(Stored data)
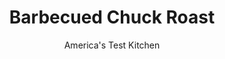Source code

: ---
layout: ../../layouts/MarkdownPostLayout.astro
title: Barbecued Chuck Roast
author: America's Test Kitchen
pubDate: 2023-03-15
description: "Step one: Find an easier substitute for a giant shoulder clod."
image_url: https://res.cloudinary.com/hksqkdlah/image/upload/ar_1:1,c_fill,dpr_2.0,f_auto,fl_lossy.progressive.strip_profile,g_faces:auto,q_auto:low,w_344/35225_sfs-texas-shoulder-clod-16
tags: ["Main Courses","Beef","Grilling & Barbecue","Cookbook Collection"]
calories: 3830
protein: 39
carbohydrates: 
fats: 
fiber: 
ingredients: ["1 1/2 tablespoons, kosher salt","1 1/2 teaspoon, pepper","1/4 teaspoon, cayenne pepper","1 (5-pound), boneless beef chuck-eye roast, trimmed","2 cups, wood chips"]
serves: 10
time: "2¾ hours, plus 18 hours brining and 20 minutes resting"
instructions: ["Combine salt, pepper, and cayenne in bowl. Pat roast dry with paper towels. Place roast on large sheet of plastic wrap and rub all over with spice mixture. Wrap tightly in plastic and refrigerate for 18 to 24 hours.","Just before grilling, soak wood chips in water for 15 minutes, then drain. Using large piece of heavy-duty aluminum foil, wrap soaked chips in 8 by 4 1/2-inch foil packet. (Make sure chips do not poke holes in sides or bottom of packet.) Cut 2 evenly spaced 2-inch slits in top of packet.","FOR A CHARCOAL GRILL: Open bottom vent completely. Light large chimney starter filled with charcoal briquettes (6 quarts). When top coals are partially covered with ash, pour evenly over half of grill. Place wood chip packet on coals. Set cooking grate in place, cover, and open lid vent completely. Heat grill until hot and wood chips are smoking, about 5 minutes.","FOR A GAS GRILL: Remove cooking grate and place wood chip packet directly on primary burner. Set cooking grate in place, turn all burners to high, cover, and heat grill until hot and wood chips are smoking, about 15 minutes. Leave primary burner on high and turn off other burner(s). (Adjust primary burner [or, if using three-burner grill, primary burner and second burner] as needed to maintain grill temperature of 350 degrees.)","Clean and oil cooking grate. Place roast on cooler side of grill. Cover grill (positioning lid vent directly over roast if using charcoal) and cook until meat registers 155 to 160 degrees, 2 to 2 1/2 hours. Transfer roast to carving board, tent with foil, and let rest for 20 minutes. Slice thin and serve."]
nutrition: ["646 mg Potassium","384 mg Phosphorus","37 mg Calcium","4 mg Iron","40 mg Magnesium","528 mg Sodium","15 mg Zinc","24 g Fat","8 mg Niacin (B3)","12 g Monounsaturated","1 g Polyunsaturated","138 mg Cholesterol","10 g Saturated","1 g Trans","6 µg Folate (food)","3 µg Vitamin K","140 g Water","6 µg Folate equivalent (total)","39 g Protein","5 µg Vitamin B12","9 µg Vitamin A","383 kcal Energy","3830 calories"]
notes: "The roast must be seasoned at least 18 hours before cooking."
---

▸ ACTIVITY: Reproduce all of the entries exactly as they appear, though any picture they include must be omitted.

▸ TASK OUTPUT:
Source code

: ---
layout: ../../layouts/MarkdownPostLayout.astro
title: Barbecued Chuck Roast
author: America's Test Kitchen
pubDate: 2023-03-15
description: "Step one: Find an easier substitute for a giant shoulder clod."
image_url: https://res.cloudinary.com/hksqkdlah/image/upload/ar_1:1,c_fill,dpr_2.0,f_auto,fl_lossy.progressive.strip_profile,g_faces:auto,q_auto:low,w_344/35225_sfs-texas-shoulder-clod-16
tags: ["Main Courses","Beef","Grilling & Barbecue","Cookbook Collection"]
calories: 3830
protein: 39
carbohydrates: 
fats: 
fiber: 
ingredients: ["1 1/2 tablespoons, kosher salt","1 1/2 teaspoon, pepper","1/4 teaspoon, cayenne pepper","1 (5-pound), boneless beef chuck-eye roast, trimmed","2 cups, wood chips"]
serves: 10
time: "2¾ hours, plus 18 hours brining and 20 minutes resting"
instructions: ["Combine salt, pepper, and cayenne in bowl. Pat roast dry with paper towels. Place roast on large sheet of plastic wrap and rub all over with spice mixture. Wrap tightly in plastic and refrigerate for 18 to 24 hours.","Just before grilling, soak wood chips in water for 15 minutes, then drain. Using large piece of heavy-duty aluminum foil, wrap soaked chips in 8 by 4 1/2-inch foil packet. (Make sure chips do not poke holes in sides or bottom of packet.) Cut 2 evenly spaced 2-inch slits in top of packet.","FOR A CHARCOAL GRILL: Open bottom vent completely. Light large chimney starter filled with charcoal briquettes (6 quarts). When top coals are partially covered with ash, pour evenly over half of grill. Place wood chip packet on coals. Set cooking grate in place, cover, and open lid vent completely. Heat grill until hot and wood chips are smoking, about 5 minutes.","FOR A GAS GRILL: Remove cooking grate and place wood chip packet directly on primary burner. Set cooking grate in place, turn all burners to high, cover, and heat grill until hot and wood chips are smoking, about 15 minutes. Leave primary burner on high and turn off other burner(s). (Adjust primary burner [or, if using three-burner grill, primary burner and second burner] as needed to maintain grill temperature of 350 degrees.)","Clean and oil cooking grate. Place roast on cooler side of grill. Cover grill (positioning lid vent directly over roast if using charcoal) and cook until meat registers 155 to 160 degrees, 2 to 2 1/2 hours. Transfer roast to carving board, tent with foil, and let rest for 20 minutes. Slice thin and serve."]
nutrition: ["646 mg Potassium","384 mg Phosphorus","37 mg Calcium","4 mg Iron","40 mg Magnesium","528 mg Sodium","15 mg Zinc","24 g Fat","8 mg Niacin (B3)","12 g Monounsaturated","1 g Polyunsaturated","138 mg Cholesterol","10 g Saturated","1 g Trans","6 µg Folate (food)","3 µg Vitamin K","140 g Water","6 µg Folate equivalent (total)","39 g Protein","5 µg Vitamin B12","9 µg Vitamin A","383 kcal Energy","3830 calories"]
notes: "The roast must be seasoned at least 18 hours before cooking."
---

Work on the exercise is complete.